En su artículo ―desgraciadamente solo accesible a quienes cuentan con suscripción al “Gran Diario de México”― De Mauleón pasa revista a varios casos concretos de “niños sicarios”: [Damián, quien a los nueve años mató a su primera víctima por orden de los Zetas; que a los quince años llevaba en cuenta 17 muertos y había ordenado el asesinato de 300 personas. “El Ponchis” que mataba gente desde los 11 años por órdenes de un jefe del Cártel de Sinaloa] y hace referencia a un estudio realizado por la Secretaría de Gobernación en el que se hace mención de niños de entre 6 y 12 años que realizan funciones de mensajería, halconeo y transporte de sustancias adictivas y de adolescentes de entre 13 y 17 años que colaboran en el cobro de piso, vigilan casas de seguridad, participación en la producción, el trasiego y la venta de drogas al menudeo y se involucran en actividades de secuestro, sicariato y desaparición de cuerpos.
Becerra-Acosta por su parte, a partir del hallazgo de 47 blusas y 12 vestidos deduce que son prendas de 59 mujeres y plantea una serie de preguntas de las que transcribo algunas: ¿dónde están? ¿Quiénes son? ¿De dónde proceden? ¿qué les pasó? ¿Fueron secuestradas para que trabajaran ahí en labores de cocina y limpieza y todas esas actividades que imponen a las mujeres los machismos jalisciense y mexicano? ¿Algunas de esas mujeres fueron levantadas para luego ser abusadas sexualmente en el lugar y después las ejecutaron, enterraron y desaparecieron?
Y afirma: “Detrás de cada prenda hay un rostro, una mirada, una boca, una nariz, una piel, una voz, una historia.
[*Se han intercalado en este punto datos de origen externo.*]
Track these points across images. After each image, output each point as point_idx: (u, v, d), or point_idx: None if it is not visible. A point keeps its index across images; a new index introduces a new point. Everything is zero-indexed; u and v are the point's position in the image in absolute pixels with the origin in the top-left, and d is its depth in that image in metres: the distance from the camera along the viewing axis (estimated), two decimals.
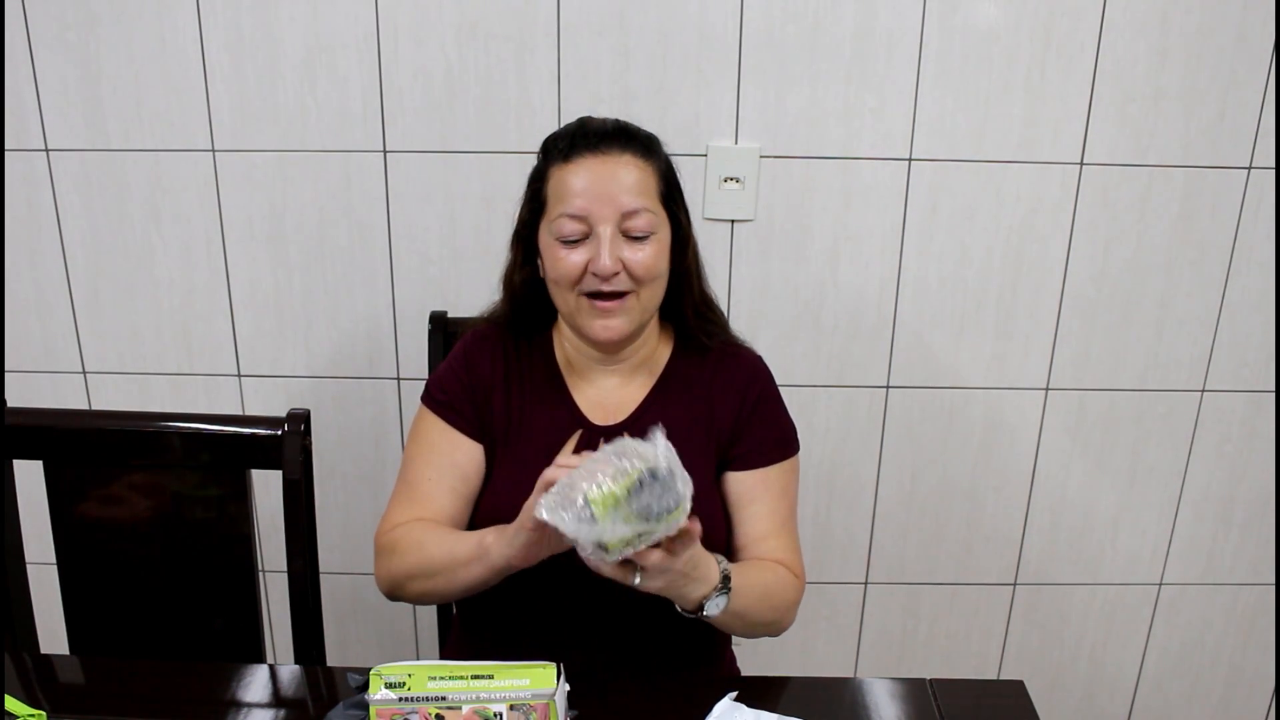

Un nombre, una vida que tenemos que conocer, que tenemos que recuperar”.
Y concluye con unas palabras que hago mías: “Teuchitlán no será el talón de Aquiles de la Presidenta. Tampoco del gobernador. Y si lo fuera, no será relevante, más allá del mundillo de la política. Caerían ellos, pero nada cambiará. Teuchitlán, como tantas otras tragedias de las guerras narcas de este siglo, es el talón de Aquiles de nuestra sociedad”.